Required work :: All lines of the records below that contain the word "časova" must be listed.

[Stored items]
◇ ◇ ◇ ◇ ◇ ◇ ◇
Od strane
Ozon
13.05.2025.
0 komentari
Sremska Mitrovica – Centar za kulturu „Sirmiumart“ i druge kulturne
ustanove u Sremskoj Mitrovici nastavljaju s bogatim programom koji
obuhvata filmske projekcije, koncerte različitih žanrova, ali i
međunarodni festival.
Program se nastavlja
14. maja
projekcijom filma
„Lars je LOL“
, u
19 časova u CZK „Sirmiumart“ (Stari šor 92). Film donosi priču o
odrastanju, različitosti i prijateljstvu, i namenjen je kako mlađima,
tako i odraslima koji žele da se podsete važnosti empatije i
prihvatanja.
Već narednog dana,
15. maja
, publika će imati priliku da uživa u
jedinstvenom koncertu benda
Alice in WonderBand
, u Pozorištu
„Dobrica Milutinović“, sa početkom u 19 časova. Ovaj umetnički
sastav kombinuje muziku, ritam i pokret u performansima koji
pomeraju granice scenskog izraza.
◇ ◇ ◇ ◇ ◇ ◇ ◇
Written reply ::
19 časova u CZK „Sirmiumart“ (Stari šor 92). Film donosi priču o
„Dobrica Milutinović“, sa početkom u 19 časova. Ovaj umetnički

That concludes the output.